Extract to read:
_ _ _ _ _ _ _

Let $(\Omega,\mathcal{F},\mathbb{P})$ be a probability space, $a$ and $b$ be two rationals (i.e. $a$,$b$ $\in \mathbb{Q}$) such that $a<b$ and $(X_n)$ be a sequence of random variables defined on the above-defined measurable space. Set: \begin{equation} \Lambda_{a,b}=\{\limsup\limits_{n\rightarrow\infty}X_n\geq b; \liminf\limits_{n\rightarrow\infty}X_n \leq a\} \end{equation} \begin{equation} \Lambda=\bigcup\limits_{a<b} \Lambda_{a,b} \end{equation}
Therefore, I "read" $\Lambda$ as follows:
there exists at least a pair of rationals $a$, $b$ ($a<b$) such that $\limsup\limits_{n\rightarrow\infty}X_n\geq b; \liminf\limits_{n\rightarrow\infty}X_n \leq a$, that is
\begin{equation} \Lambda=\{\limsup\limits_{n\rightarrow\infty}X_n> \liminf\limits_{n\rightarrow\infty}X_n\} \end{equation}
I am given that $\mathbb{P}(\Lambda_{a,b})=0$ $\forall a, b \in \mathbb{Q}$ such that $a<b$. And, at this point, I know that one can state that
"$\mathbb{P}(\Lambda)=0$, since all rational pairs are countable"
I interpret the above statement in the following way, but I am not sure whether it is correct or not.
Since:
- $\mathbb{P}(\Lambda_{a,b})=0$ $\forall a,b \in \mathbb{Q}$ such that $a<b$;
- $\bigcup\limits_{a<b}\Lambda_{a,b}$ is a countable union, since rationals are countable by definition;
by countable subadditivity property of probability measure $\mathbb{P}$, it follows that: \begin{equation} \mathbb{P}(\Lambda)=\mathbb{P}\big(\bigcup\limits_{a<b} \Lambda_{a,b}\big)\leq \sum\limits_{a<b}\mathbb{P}\big(\Lambda_{a,b}\big)=0 \end{equation} where $\sum\limits_{a<b}\mathbb{P}\big(\Lambda_{a,b}\big)=0$ follows from the fact that I am given that $\mathbb{P}(\Lambda_{a,b})=0$ $\forall a, b \in \mathbb{Q}$ such that $a<b$.
Hence, since probability lies by definition between $0$ and $1$, $\mathbb{P}(\Lambda)\leq 0$ "means" that: \begin{equation} \mathbb{P}(\Lambda)=0 \end{equation}
Is my reasoning correct?

_ _ _ _ _ _ _

Input data:
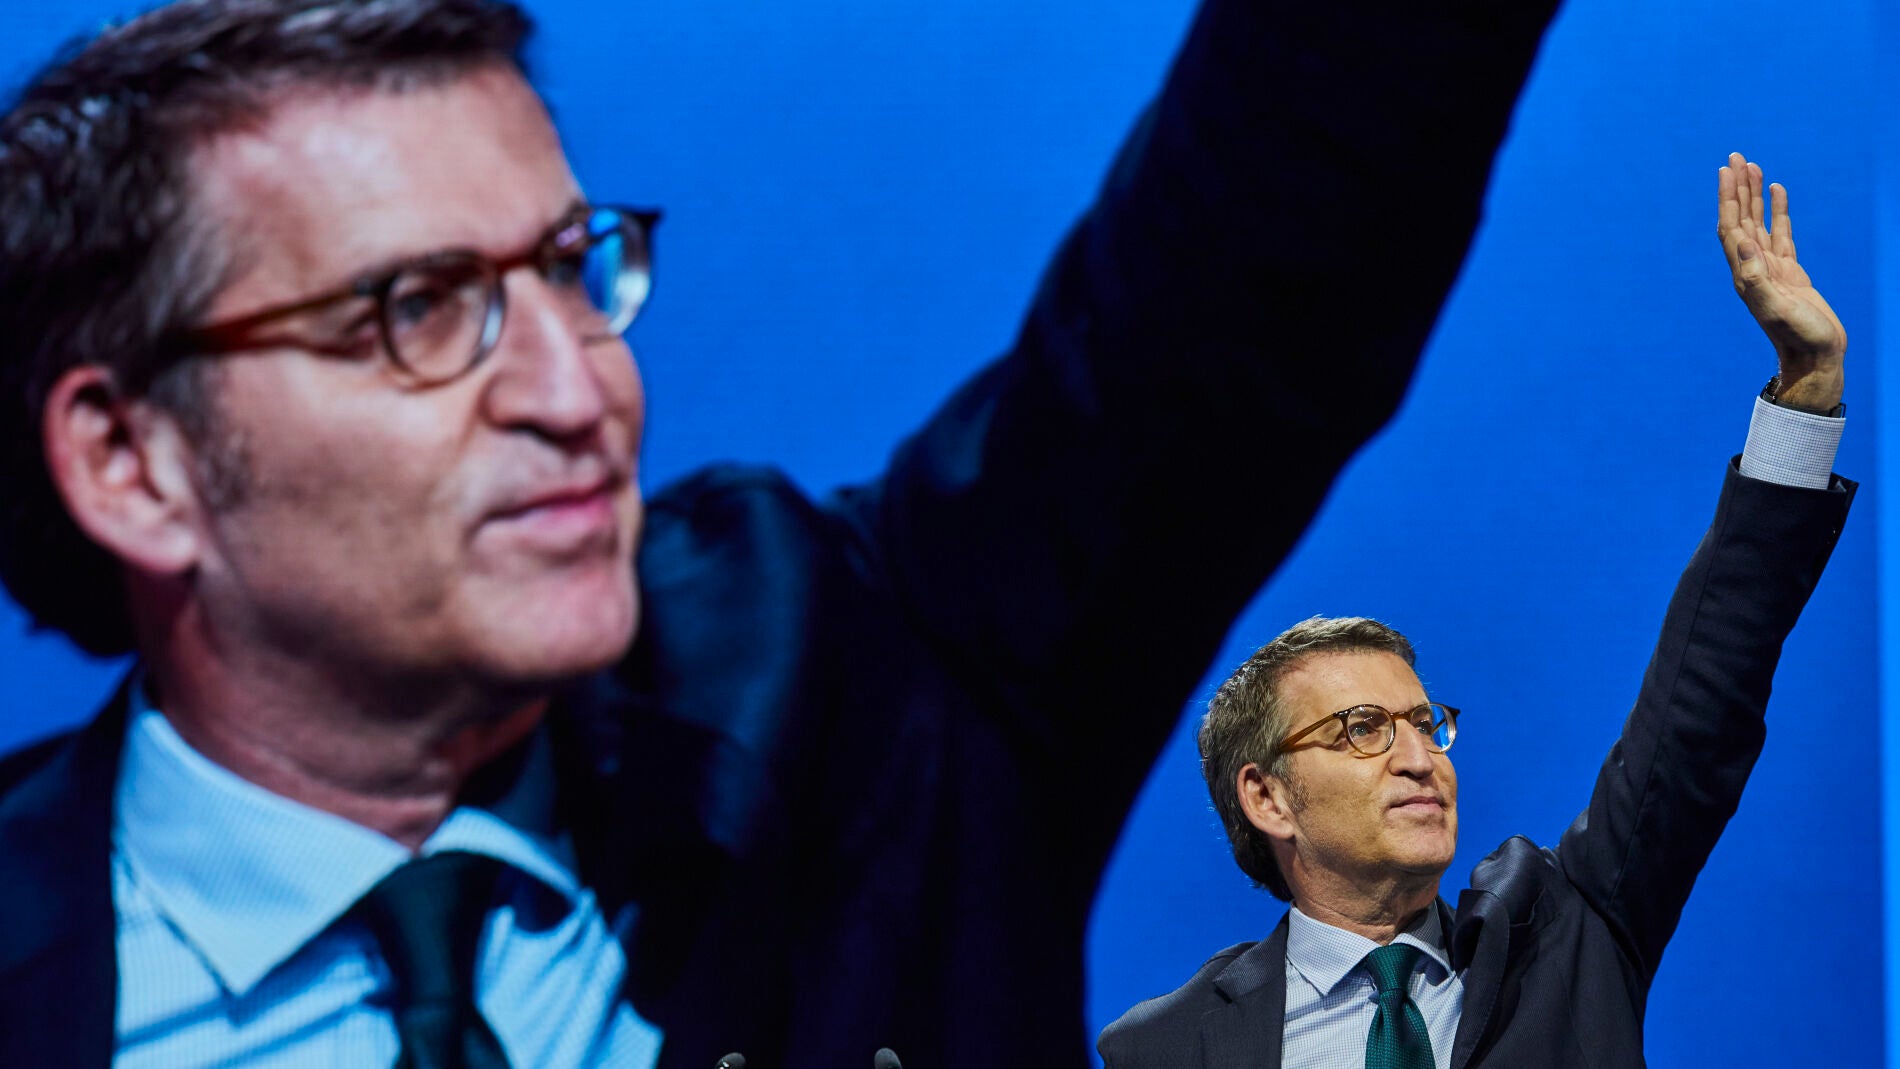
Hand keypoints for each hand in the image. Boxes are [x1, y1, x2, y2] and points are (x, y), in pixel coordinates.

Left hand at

_ _ _ _ _ _ _

Task requirements:
1. In the post on the probability of Λ, which property of the probability measure is used to bound P(Λ) by a sum?
2. Reproduce the part of the post on the probability of Λ that opens with the words containing "Hence, since probability" and closes with "my reasoning correct?".
The lines are separate material with no connection to the post on the probability of Λ.

Outputs by task:
1. Countable subadditivity.

2.
Hence, since probability lies by definition between $0$ and $1$, $\mathbb{P}(\Lambda)\leq 0$ "means" that: \begin{equation} \mathbb{P}(\Lambda)=0 \end{equation}
Is my reasoning correct?